The structure of the inositide headgroup is shown along with the cellular distribution of the particular protein module recognizing the lipid and fused to the enhanced green fluorescent protein (GFP). Note that PtdIns4P can be detected either in the PM or in the Golgi, depending on the probe used. No such discrepancy has been found so far with probes detecting PtdIns(4,5)P₂, PtdIns3P and PtdIns(3,4,5)P₂ but it is still not certain that this means that these lipids are only found in those membranes. More probes are needed to investigate this question.

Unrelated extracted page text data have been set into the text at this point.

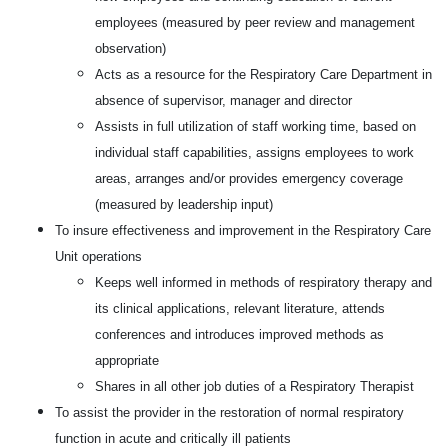
employees (measured by peer review and management
observation)
Acts as a resource for the Respiratory Care Department in
absence of supervisor, manager and director
Assists in full utilization of staff working time, based on
individual staff capabilities, assigns employees to work
areas, arranges and/or provides emergency coverage
(measured by leadership input)
To insure effectiveness and improvement in the Respiratory Care
Unit operations
Keeps well informed in methods of respiratory therapy and
its clinical applications, relevant literature, attends
conferences and introduces improved methods as
appropriate
Shares in all other job duties of a Respiratory Therapist
To assist the provider in the restoration of normal respiratory
function in acute and critically ill patients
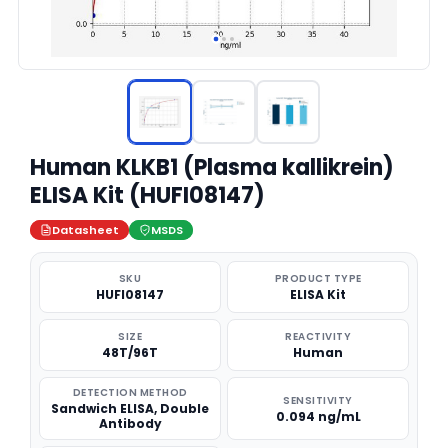
Human KLKB1 (Plasma kallikrein)
ELISA Kit (HUFI08147)
Datasheet
MSDS
SKU
PRODUCT TYPE
HUFI08147
ELISA Kit
SIZE
REACTIVITY
48T/96T
Human
DETECTION METHOD
SENSITIVITY
Sandwich ELISA, Double
0.094 ng/mL
Antibody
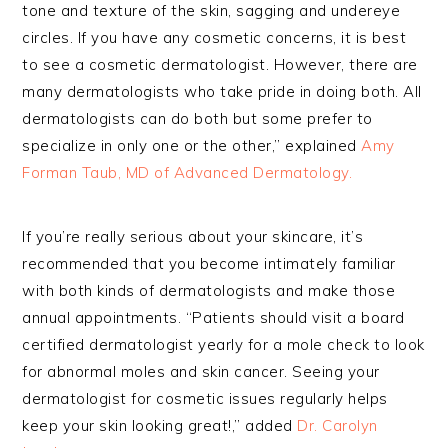
tone and texture of the skin, sagging and undereye
circles. If you have any cosmetic concerns, it is best
to see a cosmetic dermatologist. However, there are
many dermatologists who take pride in doing both. All
dermatologists can do both but some prefer to
specialize in only one or the other,” explained
Amy
Forman Taub, MD of Advanced Dermatology.
If you’re really serious about your skincare, it’s
recommended that you become intimately familiar
with both kinds of dermatologists and make those
annual appointments. “Patients should visit a board
certified dermatologist yearly for a mole check to look
for abnormal moles and skin cancer. Seeing your
dermatologist for cosmetic issues regularly helps
keep your skin looking great!,” added
Dr. Carolyn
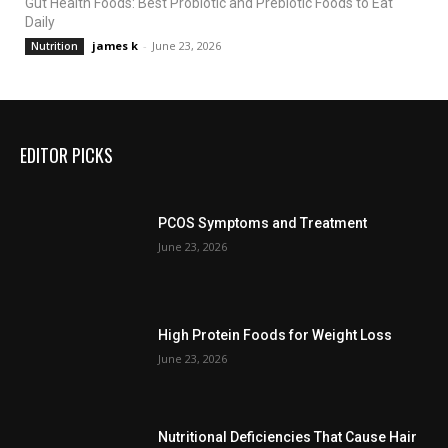
Gut Health Foods: Best Probiotic and Prebiotic Foods to Eat
Daily
james k
-
June 23, 2026
Nutrition
EDITOR PICKS
PCOS Symptoms and Treatment
June 23, 2026
High Protein Foods for Weight Loss
June 23, 2026
Nutritional Deficiencies That Cause Hair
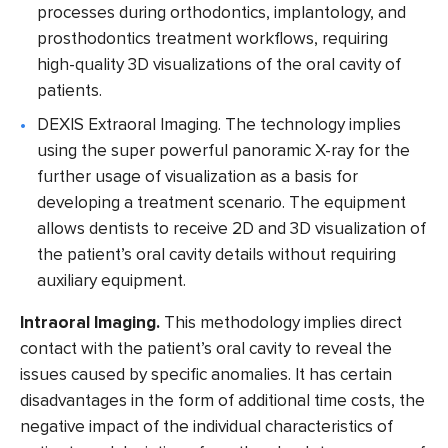
processes during orthodontics, implantology, and
prosthodontics treatment workflows, requiring
high-quality 3D visualizations of the oral cavity of
patients.
DEXIS Extraoral Imaging.
The technology implies
using the super powerful panoramic X-ray for the
further usage of visualization as a basis for
developing a treatment scenario. The equipment
allows dentists to receive 2D and 3D visualization of
the patient’s oral cavity details without requiring
auxiliary equipment.
Intraoral Imaging.
This methodology implies direct
contact with the patient’s oral cavity to reveal the
issues caused by specific anomalies. It has certain
disadvantages in the form of additional time costs, the
negative impact of the individual characteristics of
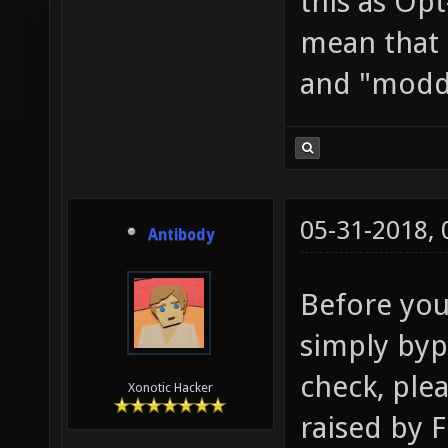
this as Opt
mean that 
and "modd
05-31-2018,
Antibody
Before you
simply byp
check, ple
Xonotic Hacker
raised by F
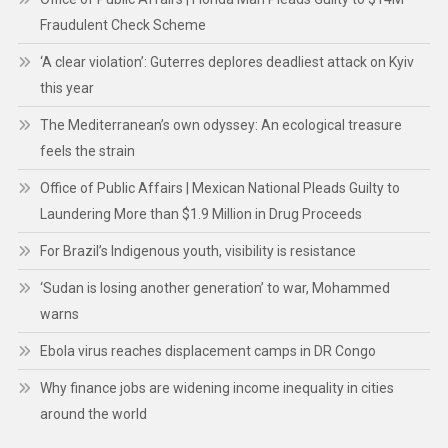
Fraudulent Check Scheme
‘A clear violation’: Guterres deplores deadliest attack on Kyiv
this year
The Mediterranean’s own odyssey: An ecological treasure
feels the strain
Office of Public Affairs | Mexican National Pleads Guilty to
Laundering More than $1.9 Million in Drug Proceeds
For Brazil’s Indigenous youth, visibility is resistance
‘Sudan is losing another generation’ to war, Mohammed
warns
Ebola virus reaches displacement camps in DR Congo
Why finance jobs are widening income inequality in cities
around the world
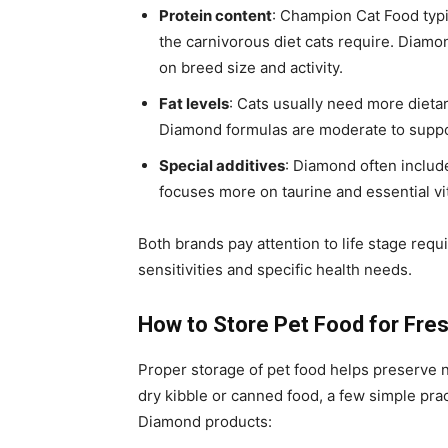
Protein content
: Champion Cat Food typic
the carnivorous diet cats require. Diam
on breed size and activity.
Fat levels
: Cats usually need more dietar
Diamond formulas are moderate to suppor
Special additives
: Diamond often inclu
focuses more on taurine and essential vit
Both brands pay attention to life stage req
sensitivities and specific health needs.
How to Store Pet Food for Fre
Proper storage of pet food helps preserve 
dry kibble or canned food, a few simple pr
Diamond products:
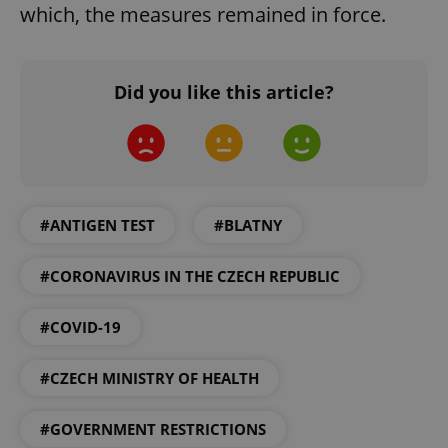
which, the measures remained in force.
Did you like this article?
#ANTIGEN TEST
#BLATNY
#CORONAVIRUS IN THE CZECH REPUBLIC
#COVID-19
#CZECH MINISTRY OF HEALTH
#GOVERNMENT RESTRICTIONS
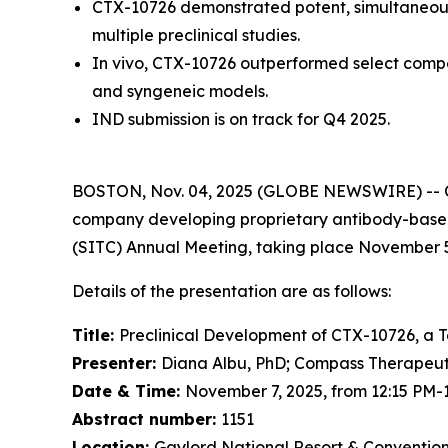
CTX-10726 demonstrated potent, simultaneous
multiple preclinical studies.
In vivo, CTX-10726 outperformed select competi
and syngeneic models.
IND submission is on track for Q4 2025.
BOSTON, Nov. 04, 2025 (GLOBE NEWSWIRE) -- Co
company developing proprietary antibody-based 
(SITC) Annual Meeting, taking place November 5-
Details of the presentation are as follows:
Title:
Preclinical Development of CTX-10726, a T
Presenter:
Diana Albu, PhD; Compass Therapeut
Date & Time:
November 7, 2025, from 12:15 PM-
Abstract number:
1151
Location:
Gaylord National Resort & Convention 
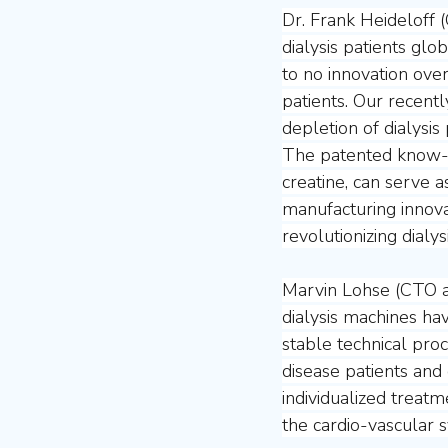
Dr. Frank Heideloff 
dialysis patients gl
to no innovation over
patients. Our recentl
depletion of dialysis
The patented know-h
creatine, can serve 
manufacturing innova
revolutionizing dialys
Marvin Lohse (CTO a
dialysis machines hav
stable technical proc
disease patients and 
individualized treatm
the cardio-vascular s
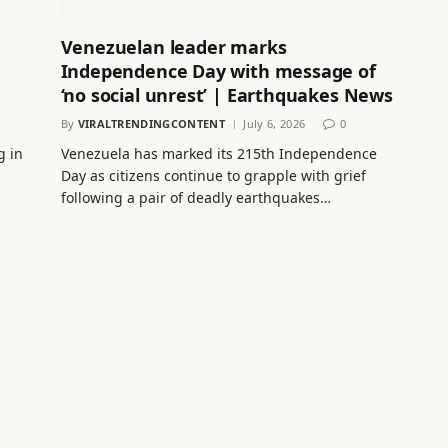
Venezuelan leader marks
Independence Day with message of
‘no social unrest’ | Earthquakes News
By
VIRALTRENDINGCONTENT
July 6, 2026
0
g in
Venezuela has marked its 215th Independence
Day as citizens continue to grapple with grief
following a pair of deadly earthquakes…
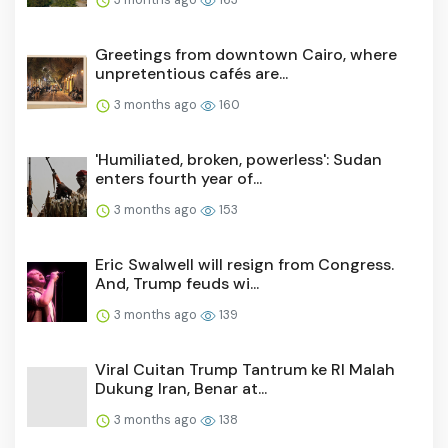
Greetings from downtown Cairo, where
unpretentious cafés are...
3 months ago
160
'Humiliated, broken, powerless': Sudan
enters fourth year of...
3 months ago
153
Eric Swalwell will resign from Congress.
And, Trump feuds wi...
3 months ago
139
Viral Cuitan Trump Tantrum ke RI Malah
Dukung Iran, Benar at...
3 months ago
138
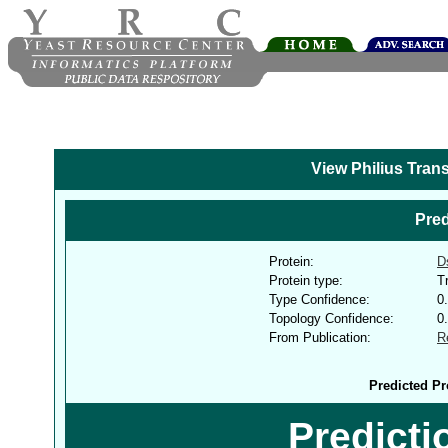
View Philius Tran
Pred
Protein:
D
Protein type:
T
Type Confidence:
0
Topology Confidence:
0
From Publication:
R
Predicted Pr
Predict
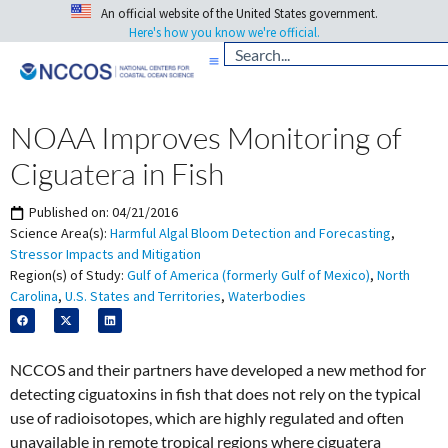
An official website of the United States government.
Here's how you know we're official.
NOAA Improves Monitoring of
Ciguatera in Fish
Published on:
04/21/2016
Science Area(s):
Harmful Algal Bloom Detection and Forecasting
,
Stressor Impacts and Mitigation
Region(s) of Study:
Gulf of America (formerly Gulf of Mexico)
,
North
Carolina
,
U.S. States and Territories
,
Waterbodies
NCCOS and their partners have developed a new method for
detecting ciguatoxins in fish that does not rely on the typical
use of radioisotopes, which are highly regulated and often
unavailable in remote tropical regions where ciguatera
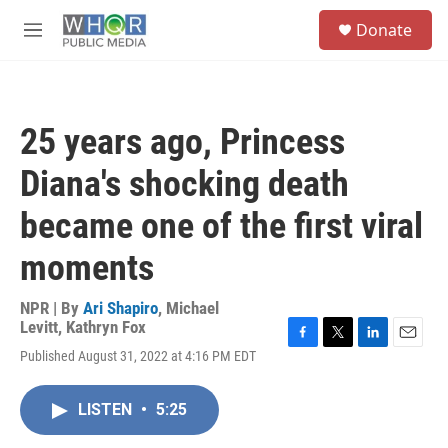
Skip to main content
S
Donate
e
M
a
e
r
n
c
u
h
25 years ago, Princess
u
e
Diana's shocking death
r
y
became one of the first viral
moments
NPR | By
Ari Shapiro
,
Michael
Levitt
,
Kathryn Fox
F
T
L
E
Published August 31, 2022 at 4:16 PM EDT
a
w
i
m
c
i
n
a
e
t
k
i
LISTEN
•
5:25
b
t
e
l
o
e
d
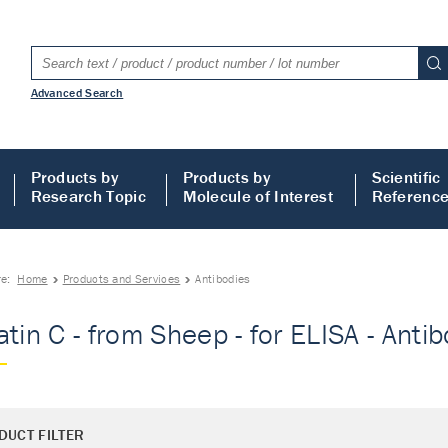
Advanced Search
Products by
Products by
Scientific
Research Topic
Molecule of Interest
Referenc
re:
Home
Products and Services
Antibodies
atin C - from Sheep - for ELISA - Anti
DUCT FILTER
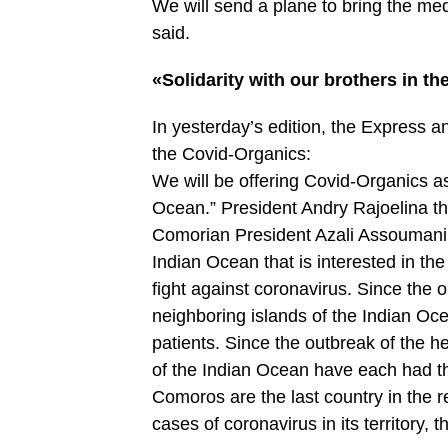
We will send a plane to bring the med
said.
«Solidarity with our brothers in t
In yesterday’s edition, the Express 
the Covid-Organics:
We will be offering Covid-Organics as 
Ocean.” President Andry Rajoelina t
Comorian President Azali Assoumani. 
Indian Ocean that is interested in t
fight against coronavirus. Since the 
neighboring islands of the Indian Oce
patients. Since the outbreak of the h
of the Indian Ocean have each had the
Comoros are the last country in the re
cases of coronavirus in its territory, 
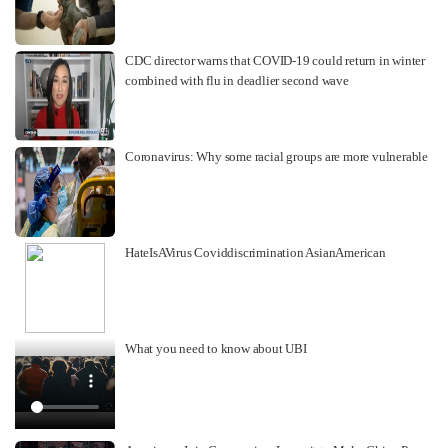
CDC director warns that COVID-19 could return in winter
combined with flu in deadlier second wave
Coronavirus: Why some racial groups are more vulnerable
HateIsAVirus Coviddiscrimination AsianAmerican
What you need to know about UBI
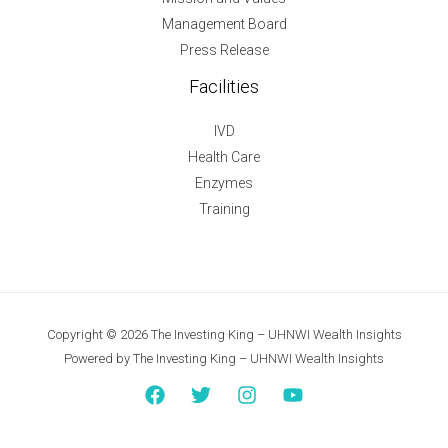
Management Board
Press Release
Facilities
IVD
Health Care
Enzymes
Training
Copyright © 2026 The Investing King – UHNWI Wealth Insights
Powered by The Investing King – UHNWI Wealth Insights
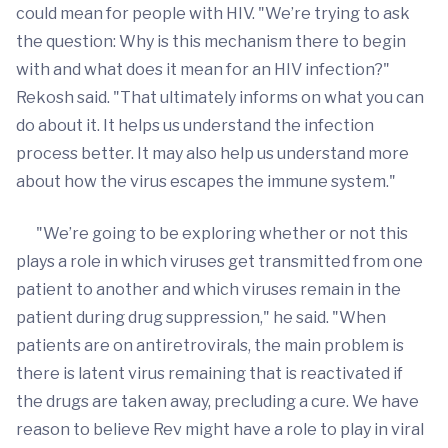
could mean for people with HIV. "We’re trying to ask
the question: Why is this mechanism there to begin
with and what does it mean for an HIV infection?"
Rekosh said. "That ultimately informs on what you can
do about it. It helps us understand the infection
process better. It may also help us understand more
about how the virus escapes the immune system."
"We’re going to be exploring whether or not this
plays a role in which viruses get transmitted from one
patient to another and which viruses remain in the
patient during drug suppression," he said. "When
patients are on antiretrovirals, the main problem is
there is latent virus remaining that is reactivated if
the drugs are taken away, precluding a cure. We have
reason to believe Rev might have a role to play in viral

Figure 4. Chemically induced manipulation of PtdIns(4,5)P₂ in the PM

The FRB fragment of the mTOR protein is targeted to the PM by an N-terminal palmitoylation sequence and is also tagged with CFP (this channel is not shown). The 5-phosphatase (5-ptase) domain of the type-IV phosphoinositide 5-phosphatase enzyme is fused to an mRFP–FKBP12 construct and this protein is cytosolic under basal conditions (see image on the left with red bar). Simultaneous expression of the PH domain of PLCδ₁ fused to GFP shows PtdIns(4,5)P₂ in the PM (image on the left with green bar). Addition of rapamycin heterodimerizes the FRB–FKBP12 pairs and thereby recruits the 5-phosphatase to the membrane (image on the right with red bar) which, in turn, rapidly eliminates PtdIns(4,5)P₂ as indicated by the translocation of PLCδ₁PH–GFP from the membrane to the cytosol (image on the right with green bar). These changes can be monitored by TIRF microscopy as indicated by the bottom graph. The fluorescence intensity of the PLCδ₁PH–GFP in the membrane plane drops rapidly from its initial high value after rapamycin addition (green trace) as the 5-phosphatase is recruited to the PM (red trace).